Bone tissue specific delivery of Cystatin E/M proteins using Clostridial collagenase collagen binding domain

Authors: CAVINESS, PERRY - Arkansas Children'S Nutrition Research Center (ACNC); LAZARENKO, OXANA - Arkansas Children'S Nutrition Research Center (ACNC); XU, HONGWEI - University Arkansas For Medical Sciences (UAMS); BLACKBURN, MICHAEL - Arkansas Children'S Nutrition Research Center (ACNC); ZHAN, FENGHUANG - University Arkansas For Medical Sciences (UAMS); CHEN, JIN-RAN - Arkansas Children'S Nutrition Research Center (ACNC)
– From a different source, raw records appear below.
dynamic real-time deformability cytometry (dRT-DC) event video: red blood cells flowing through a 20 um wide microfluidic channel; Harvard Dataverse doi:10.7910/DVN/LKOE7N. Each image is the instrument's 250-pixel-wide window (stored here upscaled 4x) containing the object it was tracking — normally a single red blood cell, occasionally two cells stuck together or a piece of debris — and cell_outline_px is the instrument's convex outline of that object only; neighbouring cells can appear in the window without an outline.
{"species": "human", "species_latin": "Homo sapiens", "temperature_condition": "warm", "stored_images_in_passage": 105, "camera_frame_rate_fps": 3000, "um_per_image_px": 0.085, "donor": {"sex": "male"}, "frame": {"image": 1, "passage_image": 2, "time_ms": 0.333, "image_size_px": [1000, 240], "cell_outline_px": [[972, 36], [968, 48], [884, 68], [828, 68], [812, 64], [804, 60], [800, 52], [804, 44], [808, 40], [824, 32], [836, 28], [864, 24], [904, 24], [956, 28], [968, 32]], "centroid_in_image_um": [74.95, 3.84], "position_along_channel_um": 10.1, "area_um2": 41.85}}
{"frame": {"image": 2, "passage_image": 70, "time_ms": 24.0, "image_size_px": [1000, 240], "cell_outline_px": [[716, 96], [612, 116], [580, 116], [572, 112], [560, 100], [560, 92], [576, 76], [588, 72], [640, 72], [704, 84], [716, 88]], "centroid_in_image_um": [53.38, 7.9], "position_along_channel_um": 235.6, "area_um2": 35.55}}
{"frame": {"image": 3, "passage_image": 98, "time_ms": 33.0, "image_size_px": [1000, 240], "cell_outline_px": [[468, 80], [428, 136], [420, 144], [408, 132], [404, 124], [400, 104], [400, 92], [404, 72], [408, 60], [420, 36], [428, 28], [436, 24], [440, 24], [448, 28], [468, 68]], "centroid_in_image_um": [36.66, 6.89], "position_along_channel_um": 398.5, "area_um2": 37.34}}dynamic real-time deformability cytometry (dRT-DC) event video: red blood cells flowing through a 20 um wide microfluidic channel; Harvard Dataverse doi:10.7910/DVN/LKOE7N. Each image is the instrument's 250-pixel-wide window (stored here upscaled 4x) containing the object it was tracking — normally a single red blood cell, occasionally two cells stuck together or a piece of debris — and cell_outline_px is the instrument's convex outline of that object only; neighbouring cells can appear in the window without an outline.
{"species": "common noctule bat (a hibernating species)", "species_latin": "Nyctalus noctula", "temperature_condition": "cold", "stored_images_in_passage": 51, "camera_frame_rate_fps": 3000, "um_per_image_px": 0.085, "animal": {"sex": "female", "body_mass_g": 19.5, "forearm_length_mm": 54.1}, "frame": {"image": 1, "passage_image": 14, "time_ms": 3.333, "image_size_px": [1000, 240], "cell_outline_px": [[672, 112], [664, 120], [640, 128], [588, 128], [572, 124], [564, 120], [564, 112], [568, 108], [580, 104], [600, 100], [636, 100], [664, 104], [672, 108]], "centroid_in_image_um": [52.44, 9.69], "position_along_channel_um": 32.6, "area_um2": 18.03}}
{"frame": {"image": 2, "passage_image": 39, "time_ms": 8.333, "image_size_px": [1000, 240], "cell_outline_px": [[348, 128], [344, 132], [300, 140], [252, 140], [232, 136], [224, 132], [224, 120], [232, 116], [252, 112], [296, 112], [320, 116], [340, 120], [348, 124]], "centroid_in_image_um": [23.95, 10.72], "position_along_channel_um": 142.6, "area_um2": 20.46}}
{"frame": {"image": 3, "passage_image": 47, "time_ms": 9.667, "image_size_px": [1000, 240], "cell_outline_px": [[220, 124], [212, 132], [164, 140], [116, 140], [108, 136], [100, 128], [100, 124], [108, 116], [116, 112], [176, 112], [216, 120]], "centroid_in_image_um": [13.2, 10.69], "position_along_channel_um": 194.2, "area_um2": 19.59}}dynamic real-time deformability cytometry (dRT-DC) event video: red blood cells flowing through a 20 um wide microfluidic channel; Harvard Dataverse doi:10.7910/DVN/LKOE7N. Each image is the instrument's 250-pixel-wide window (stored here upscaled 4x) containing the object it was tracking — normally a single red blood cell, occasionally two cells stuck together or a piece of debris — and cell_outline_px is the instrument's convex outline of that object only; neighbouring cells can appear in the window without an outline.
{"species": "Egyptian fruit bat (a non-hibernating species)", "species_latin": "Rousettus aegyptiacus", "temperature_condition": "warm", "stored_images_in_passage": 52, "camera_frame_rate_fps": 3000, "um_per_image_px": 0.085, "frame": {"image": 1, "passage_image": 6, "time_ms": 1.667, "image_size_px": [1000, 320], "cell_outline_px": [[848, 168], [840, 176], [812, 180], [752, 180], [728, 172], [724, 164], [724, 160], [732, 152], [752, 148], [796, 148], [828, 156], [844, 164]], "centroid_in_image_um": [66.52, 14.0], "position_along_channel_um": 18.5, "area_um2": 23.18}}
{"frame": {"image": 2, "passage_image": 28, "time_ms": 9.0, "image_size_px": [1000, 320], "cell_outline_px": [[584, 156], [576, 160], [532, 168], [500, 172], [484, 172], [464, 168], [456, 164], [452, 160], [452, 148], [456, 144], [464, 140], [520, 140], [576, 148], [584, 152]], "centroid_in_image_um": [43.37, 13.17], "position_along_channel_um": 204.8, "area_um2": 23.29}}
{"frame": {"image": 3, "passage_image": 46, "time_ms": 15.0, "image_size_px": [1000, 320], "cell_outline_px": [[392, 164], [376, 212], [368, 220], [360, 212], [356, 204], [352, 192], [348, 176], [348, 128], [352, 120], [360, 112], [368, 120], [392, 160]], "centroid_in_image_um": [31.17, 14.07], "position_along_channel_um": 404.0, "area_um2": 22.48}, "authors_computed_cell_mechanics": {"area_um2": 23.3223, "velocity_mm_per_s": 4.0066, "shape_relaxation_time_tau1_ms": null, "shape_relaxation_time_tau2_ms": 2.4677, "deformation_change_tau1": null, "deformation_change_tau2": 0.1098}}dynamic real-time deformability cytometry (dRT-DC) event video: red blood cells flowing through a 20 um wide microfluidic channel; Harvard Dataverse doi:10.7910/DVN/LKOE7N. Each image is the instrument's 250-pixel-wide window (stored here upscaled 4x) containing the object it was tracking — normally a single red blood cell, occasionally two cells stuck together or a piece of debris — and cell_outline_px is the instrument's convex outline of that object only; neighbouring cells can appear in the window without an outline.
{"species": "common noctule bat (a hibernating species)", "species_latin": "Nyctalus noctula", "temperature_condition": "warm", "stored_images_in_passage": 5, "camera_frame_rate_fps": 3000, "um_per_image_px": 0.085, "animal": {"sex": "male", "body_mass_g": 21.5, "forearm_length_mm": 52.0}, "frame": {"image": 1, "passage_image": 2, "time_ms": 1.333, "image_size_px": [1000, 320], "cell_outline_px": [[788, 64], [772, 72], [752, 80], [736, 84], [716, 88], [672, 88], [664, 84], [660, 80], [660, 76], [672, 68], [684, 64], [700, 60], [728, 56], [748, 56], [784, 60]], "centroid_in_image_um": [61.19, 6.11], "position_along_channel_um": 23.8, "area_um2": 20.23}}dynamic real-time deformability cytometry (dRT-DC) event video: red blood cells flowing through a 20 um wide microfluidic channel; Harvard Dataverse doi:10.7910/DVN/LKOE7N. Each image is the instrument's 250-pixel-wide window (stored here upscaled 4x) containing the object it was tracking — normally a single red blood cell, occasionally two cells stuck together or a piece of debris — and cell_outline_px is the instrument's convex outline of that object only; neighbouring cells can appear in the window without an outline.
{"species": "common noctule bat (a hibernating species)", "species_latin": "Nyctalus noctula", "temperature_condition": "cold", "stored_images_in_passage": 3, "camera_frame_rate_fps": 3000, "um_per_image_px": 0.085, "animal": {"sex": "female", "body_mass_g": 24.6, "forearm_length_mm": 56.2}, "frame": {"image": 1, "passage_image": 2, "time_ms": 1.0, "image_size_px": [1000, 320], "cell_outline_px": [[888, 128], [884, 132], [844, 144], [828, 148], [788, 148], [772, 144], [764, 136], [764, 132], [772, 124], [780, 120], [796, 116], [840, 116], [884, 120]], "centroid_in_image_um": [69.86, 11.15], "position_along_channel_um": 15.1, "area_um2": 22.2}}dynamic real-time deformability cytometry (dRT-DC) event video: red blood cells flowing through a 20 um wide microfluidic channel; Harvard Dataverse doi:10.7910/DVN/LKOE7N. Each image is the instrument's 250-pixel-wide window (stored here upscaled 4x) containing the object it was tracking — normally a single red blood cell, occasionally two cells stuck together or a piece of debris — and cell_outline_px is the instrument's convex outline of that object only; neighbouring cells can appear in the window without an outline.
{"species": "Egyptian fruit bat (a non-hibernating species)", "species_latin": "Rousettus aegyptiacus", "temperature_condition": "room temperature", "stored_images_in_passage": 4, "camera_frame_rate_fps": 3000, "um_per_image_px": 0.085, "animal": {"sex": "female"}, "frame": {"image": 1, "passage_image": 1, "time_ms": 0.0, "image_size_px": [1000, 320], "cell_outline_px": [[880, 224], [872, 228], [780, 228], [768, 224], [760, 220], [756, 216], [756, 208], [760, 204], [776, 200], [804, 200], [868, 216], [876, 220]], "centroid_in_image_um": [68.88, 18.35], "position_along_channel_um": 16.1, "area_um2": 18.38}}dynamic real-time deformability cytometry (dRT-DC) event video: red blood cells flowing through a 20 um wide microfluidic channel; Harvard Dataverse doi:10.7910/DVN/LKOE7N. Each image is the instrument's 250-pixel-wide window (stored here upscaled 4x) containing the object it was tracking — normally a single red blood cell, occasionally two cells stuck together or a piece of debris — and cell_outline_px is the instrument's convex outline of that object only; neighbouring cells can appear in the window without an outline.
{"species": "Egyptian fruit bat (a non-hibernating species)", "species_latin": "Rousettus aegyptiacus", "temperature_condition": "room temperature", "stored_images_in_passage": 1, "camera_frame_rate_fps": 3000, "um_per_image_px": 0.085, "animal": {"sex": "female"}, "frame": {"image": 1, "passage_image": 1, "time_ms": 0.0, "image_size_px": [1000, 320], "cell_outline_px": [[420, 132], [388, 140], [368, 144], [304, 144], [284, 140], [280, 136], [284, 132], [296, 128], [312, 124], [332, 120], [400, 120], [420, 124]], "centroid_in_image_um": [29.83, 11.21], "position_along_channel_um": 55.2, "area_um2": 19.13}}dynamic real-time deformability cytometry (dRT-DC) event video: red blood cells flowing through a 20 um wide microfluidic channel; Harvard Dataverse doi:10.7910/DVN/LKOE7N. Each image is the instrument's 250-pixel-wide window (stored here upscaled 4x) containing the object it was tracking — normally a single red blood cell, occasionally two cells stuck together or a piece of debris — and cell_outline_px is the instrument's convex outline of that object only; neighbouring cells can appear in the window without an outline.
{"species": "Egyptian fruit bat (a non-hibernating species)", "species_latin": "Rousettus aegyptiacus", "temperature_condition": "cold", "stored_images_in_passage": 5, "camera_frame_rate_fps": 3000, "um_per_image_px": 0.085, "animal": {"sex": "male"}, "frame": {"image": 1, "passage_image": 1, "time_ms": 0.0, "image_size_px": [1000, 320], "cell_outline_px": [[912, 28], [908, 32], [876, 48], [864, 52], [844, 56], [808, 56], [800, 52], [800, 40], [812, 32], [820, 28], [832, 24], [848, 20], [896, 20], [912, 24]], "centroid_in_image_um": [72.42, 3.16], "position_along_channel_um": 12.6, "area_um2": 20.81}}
Submitted to: Meeting Abstract
Publication Type: Abstract Only
Publication Acceptance Date: 7/2/2024
Publication Date: N/A
Citation: N/A

Interpretive Summary:

Technical Abstract: Previously our group found that Cystatin E/M (CST6) ameliorates increased bone resorption in both multiple myeloma (MM) and sex steroid deficient (OVX) mouse models comparable to the bisphosphonate zoledronic acid and that increased estrogen influx may be responsible to CST6’s bone protective ability. mRNA microarray of MM tumor cells coupled with PER-CT analysis of newly diagnosed MM patients revealed that tumor cell expression of CST6 is associated with a decreased number of osteolytic lesions. Since CST6 is secreted by MM tumors, high concentrations may have harmful side effects. To avoid potential harmful side effects of CST6 on non-skeletal tissue we have generated a bone tissue targeting collagen binding domain (CBD)-CST6 fusion protein as well as a CBD-CST6 peptide (Asp71-Glu94). pET vectors were designed to fuse C-terminal ends of CST6 and CST6 peptide to N-terminal end of Clostridial collagenase H CBD and purchased commercially from VectorBuilder. Due to solubility concerns, CST6 peptide-CBD was expressed still containing N-terminal GST tag. CST6-CBD and CST6 peptide-CBD were found to be comparable to CST6 at suppressing osteoclastogenesis of both Raw 264.7 and mouse bone marrow primary cells. CST6-CBD, CST6 peptide-CBD and PBS (as control) were i.p. injected (200 µg/kg) into female C57BL/6 mice. Mice were sacrificed 5 hr. post injection, tissue (tibia and liver) was collected and slides were prepared for immunohistology. CST6-CBD and CST6 peptide-CBD injected were shown to have significantly increased amounts of CST6 present in only tibia and not in the other tissues collected. We have previously determined that CST6 treatment increases ERa protein concentration in tibia from OVX mice as well as ERa mRNA and protein levels in Raw 264.7 cells. Real-time PCR results for tibia from CST6-CBD or CST6 peptide-CBD injected revealed a significant increase in ERa mRNA levels. In addition, mRNA levels for TGFß as well as osteoclastogenesis promoters NFATc1 and NF'B in CST6-CBD injected mice were increased potentially suggesting CST6 suppress osteoclastogenesis through inhibition of SMAD signaling pathways. However, further research would be required to investigate this potential mechanism. Supported by in part by funding from USDA-ARS Project 6026-51000-010-05S; and NIH R01 project R37 AA18282 sub-awarded to JRC.